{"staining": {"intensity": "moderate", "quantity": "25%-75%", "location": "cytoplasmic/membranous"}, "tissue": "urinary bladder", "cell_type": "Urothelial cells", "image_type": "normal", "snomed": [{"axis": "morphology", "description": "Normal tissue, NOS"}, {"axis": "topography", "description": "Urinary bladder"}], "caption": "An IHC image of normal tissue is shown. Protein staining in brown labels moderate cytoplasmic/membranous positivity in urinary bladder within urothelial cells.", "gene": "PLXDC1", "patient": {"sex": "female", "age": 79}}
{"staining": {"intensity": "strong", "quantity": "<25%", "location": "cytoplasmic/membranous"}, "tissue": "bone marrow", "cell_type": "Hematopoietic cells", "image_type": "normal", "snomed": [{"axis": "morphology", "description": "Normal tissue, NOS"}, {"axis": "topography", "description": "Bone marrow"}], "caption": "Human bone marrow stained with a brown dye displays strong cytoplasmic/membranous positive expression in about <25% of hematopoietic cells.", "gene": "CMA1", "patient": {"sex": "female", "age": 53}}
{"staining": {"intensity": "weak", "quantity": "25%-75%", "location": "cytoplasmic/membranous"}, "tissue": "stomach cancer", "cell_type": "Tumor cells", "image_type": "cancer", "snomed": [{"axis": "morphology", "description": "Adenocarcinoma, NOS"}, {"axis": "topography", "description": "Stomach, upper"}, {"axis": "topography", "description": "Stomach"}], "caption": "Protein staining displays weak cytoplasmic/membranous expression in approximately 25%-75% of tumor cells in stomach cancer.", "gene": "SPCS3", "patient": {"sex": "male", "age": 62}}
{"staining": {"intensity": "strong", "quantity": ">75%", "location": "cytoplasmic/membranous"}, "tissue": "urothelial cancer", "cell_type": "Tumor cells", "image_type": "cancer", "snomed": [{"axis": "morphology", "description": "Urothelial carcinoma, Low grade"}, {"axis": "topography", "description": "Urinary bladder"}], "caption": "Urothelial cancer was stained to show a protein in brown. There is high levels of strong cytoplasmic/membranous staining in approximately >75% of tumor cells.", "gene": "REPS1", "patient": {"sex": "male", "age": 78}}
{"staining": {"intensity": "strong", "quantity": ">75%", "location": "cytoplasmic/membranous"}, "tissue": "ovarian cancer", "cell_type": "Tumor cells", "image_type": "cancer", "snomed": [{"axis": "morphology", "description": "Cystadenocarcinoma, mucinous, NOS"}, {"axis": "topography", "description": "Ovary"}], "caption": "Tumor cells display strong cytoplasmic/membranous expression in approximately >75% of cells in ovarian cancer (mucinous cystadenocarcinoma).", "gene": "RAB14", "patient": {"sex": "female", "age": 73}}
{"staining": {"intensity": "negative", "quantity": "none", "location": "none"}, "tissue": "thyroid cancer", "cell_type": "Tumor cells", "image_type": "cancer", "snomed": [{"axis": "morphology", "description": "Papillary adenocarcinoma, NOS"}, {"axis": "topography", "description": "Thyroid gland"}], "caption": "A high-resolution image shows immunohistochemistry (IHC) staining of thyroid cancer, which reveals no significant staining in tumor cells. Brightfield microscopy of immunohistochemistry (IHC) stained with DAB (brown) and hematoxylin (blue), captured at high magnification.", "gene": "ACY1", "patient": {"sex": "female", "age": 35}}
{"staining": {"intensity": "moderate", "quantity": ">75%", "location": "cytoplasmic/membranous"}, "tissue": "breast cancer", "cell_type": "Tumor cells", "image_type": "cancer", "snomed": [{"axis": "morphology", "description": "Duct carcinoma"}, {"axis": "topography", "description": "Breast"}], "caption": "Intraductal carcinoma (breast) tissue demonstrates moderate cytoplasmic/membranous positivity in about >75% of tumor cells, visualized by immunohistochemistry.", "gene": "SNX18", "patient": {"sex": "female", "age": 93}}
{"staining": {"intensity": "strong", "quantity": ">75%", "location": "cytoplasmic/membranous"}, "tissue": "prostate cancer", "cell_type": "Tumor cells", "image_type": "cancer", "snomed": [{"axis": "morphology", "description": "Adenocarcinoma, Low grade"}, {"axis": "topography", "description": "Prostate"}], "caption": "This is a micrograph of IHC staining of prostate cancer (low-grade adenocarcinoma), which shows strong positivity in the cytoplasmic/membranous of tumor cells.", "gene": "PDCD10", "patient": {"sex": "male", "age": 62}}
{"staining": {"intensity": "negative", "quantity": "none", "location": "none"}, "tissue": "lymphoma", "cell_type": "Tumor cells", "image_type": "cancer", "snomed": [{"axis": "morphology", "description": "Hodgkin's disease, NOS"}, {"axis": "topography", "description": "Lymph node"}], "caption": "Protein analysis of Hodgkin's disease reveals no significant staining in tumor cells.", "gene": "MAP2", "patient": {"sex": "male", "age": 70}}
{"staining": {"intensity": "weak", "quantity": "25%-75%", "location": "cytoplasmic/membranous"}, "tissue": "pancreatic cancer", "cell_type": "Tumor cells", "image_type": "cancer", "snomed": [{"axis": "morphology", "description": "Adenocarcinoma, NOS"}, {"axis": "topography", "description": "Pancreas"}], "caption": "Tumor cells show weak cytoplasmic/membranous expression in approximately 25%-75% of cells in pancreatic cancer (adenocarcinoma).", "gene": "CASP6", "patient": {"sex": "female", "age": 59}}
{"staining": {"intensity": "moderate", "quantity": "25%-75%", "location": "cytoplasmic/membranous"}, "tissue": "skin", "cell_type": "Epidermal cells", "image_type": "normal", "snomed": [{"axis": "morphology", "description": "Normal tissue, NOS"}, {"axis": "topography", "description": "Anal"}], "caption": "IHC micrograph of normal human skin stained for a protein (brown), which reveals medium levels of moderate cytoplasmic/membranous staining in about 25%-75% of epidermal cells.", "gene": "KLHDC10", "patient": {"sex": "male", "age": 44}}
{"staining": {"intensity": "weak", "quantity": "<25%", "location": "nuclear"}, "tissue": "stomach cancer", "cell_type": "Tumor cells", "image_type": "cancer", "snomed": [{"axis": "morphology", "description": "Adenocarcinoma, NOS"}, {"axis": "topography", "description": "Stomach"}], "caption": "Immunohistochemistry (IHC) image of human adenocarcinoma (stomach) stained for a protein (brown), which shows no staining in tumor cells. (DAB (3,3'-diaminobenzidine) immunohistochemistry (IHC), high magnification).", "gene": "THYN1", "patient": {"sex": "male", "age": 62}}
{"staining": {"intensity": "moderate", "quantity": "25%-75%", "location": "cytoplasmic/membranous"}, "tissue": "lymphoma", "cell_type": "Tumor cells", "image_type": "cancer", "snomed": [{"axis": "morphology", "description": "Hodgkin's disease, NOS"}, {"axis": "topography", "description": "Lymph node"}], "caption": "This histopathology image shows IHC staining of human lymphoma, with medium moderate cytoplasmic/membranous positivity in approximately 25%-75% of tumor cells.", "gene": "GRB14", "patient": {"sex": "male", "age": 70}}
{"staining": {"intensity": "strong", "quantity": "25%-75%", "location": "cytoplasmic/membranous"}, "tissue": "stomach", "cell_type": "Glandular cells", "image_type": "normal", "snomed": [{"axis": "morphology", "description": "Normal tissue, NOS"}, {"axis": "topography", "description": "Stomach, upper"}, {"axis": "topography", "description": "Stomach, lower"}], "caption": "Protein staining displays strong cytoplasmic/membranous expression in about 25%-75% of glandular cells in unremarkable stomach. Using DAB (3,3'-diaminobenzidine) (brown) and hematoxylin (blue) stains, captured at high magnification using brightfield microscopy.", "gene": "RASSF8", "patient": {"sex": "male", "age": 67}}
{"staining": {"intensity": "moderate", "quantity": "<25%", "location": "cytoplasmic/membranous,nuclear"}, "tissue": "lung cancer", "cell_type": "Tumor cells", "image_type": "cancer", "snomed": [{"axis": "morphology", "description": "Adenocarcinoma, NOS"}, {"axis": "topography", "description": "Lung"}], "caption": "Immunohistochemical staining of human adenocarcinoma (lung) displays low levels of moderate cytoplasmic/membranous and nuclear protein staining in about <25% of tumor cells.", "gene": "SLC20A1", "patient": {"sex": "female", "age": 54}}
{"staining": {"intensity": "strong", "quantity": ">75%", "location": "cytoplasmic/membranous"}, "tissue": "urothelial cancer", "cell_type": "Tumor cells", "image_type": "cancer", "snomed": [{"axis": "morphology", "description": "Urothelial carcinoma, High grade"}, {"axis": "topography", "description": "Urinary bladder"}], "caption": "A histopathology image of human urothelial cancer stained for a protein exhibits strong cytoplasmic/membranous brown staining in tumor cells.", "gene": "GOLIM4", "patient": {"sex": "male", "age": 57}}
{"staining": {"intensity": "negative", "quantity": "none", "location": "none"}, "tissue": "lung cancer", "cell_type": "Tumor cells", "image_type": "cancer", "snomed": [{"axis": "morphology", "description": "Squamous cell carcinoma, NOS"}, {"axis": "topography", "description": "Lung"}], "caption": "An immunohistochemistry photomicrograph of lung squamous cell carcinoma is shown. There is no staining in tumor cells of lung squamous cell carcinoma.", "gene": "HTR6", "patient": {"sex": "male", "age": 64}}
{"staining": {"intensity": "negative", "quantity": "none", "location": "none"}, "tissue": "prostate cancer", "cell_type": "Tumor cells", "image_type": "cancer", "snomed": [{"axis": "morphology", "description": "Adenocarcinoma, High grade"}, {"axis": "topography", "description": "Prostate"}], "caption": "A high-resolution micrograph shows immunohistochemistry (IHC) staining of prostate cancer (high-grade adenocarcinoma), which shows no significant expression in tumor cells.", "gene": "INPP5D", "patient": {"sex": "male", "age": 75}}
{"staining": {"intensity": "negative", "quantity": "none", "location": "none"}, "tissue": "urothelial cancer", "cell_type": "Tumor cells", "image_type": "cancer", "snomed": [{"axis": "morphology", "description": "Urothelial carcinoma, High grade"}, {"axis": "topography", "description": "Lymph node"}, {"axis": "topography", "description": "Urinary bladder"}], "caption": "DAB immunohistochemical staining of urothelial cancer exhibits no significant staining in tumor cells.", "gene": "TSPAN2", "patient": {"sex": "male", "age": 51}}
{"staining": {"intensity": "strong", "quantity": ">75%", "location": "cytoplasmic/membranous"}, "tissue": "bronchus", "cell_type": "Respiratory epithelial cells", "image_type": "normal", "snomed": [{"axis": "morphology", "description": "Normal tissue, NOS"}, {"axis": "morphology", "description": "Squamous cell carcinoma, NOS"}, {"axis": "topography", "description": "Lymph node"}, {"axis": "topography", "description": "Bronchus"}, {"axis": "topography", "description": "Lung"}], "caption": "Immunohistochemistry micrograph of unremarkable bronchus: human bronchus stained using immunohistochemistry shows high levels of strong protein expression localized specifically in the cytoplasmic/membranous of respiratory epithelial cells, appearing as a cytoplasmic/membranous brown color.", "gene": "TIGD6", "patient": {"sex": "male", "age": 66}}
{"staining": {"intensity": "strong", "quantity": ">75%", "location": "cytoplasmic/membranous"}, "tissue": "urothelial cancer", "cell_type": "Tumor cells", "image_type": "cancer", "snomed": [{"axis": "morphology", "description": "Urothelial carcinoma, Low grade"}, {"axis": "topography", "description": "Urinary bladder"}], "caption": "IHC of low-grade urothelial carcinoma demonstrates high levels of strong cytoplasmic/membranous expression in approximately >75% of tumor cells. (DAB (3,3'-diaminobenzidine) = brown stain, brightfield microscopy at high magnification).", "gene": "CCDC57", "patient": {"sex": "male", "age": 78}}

━━━━

**WHAT IS EXPECTED:** Everything from the line containing "cancer was stained" through the line containing "cells display strong" in the material above should be retyped exactly, both ends included, and nothing more.

**RESULT OF THE EXERCISE:**
{"staining": {"intensity": "strong", "quantity": ">75%", "location": "cytoplasmic/membranous"}, "tissue": "urothelial cancer", "cell_type": "Tumor cells", "image_type": "cancer", "snomed": [{"axis": "morphology", "description": "Urothelial carcinoma, Low grade"}, {"axis": "topography", "description": "Urinary bladder"}], "caption": "Urothelial cancer was stained to show a protein in brown. There is high levels of strong cytoplasmic/membranous staining in approximately >75% of tumor cells.", "gene": "REPS1", "patient": {"sex": "male", "age": 78}}
{"staining": {"intensity": "strong", "quantity": ">75%", "location": "cytoplasmic/membranous"}, "tissue": "ovarian cancer", "cell_type": "Tumor cells", "image_type": "cancer", "snomed": [{"axis": "morphology", "description": "Cystadenocarcinoma, mucinous, NOS"}, {"axis": "topography", "description": "Ovary"}], "caption": "Tumor cells display strong cytoplasmic/membranous expression in approximately >75% of cells in ovarian cancer (mucinous cystadenocarcinoma).", "gene": "RAB14", "patient": {"sex": "female", "age": 73}}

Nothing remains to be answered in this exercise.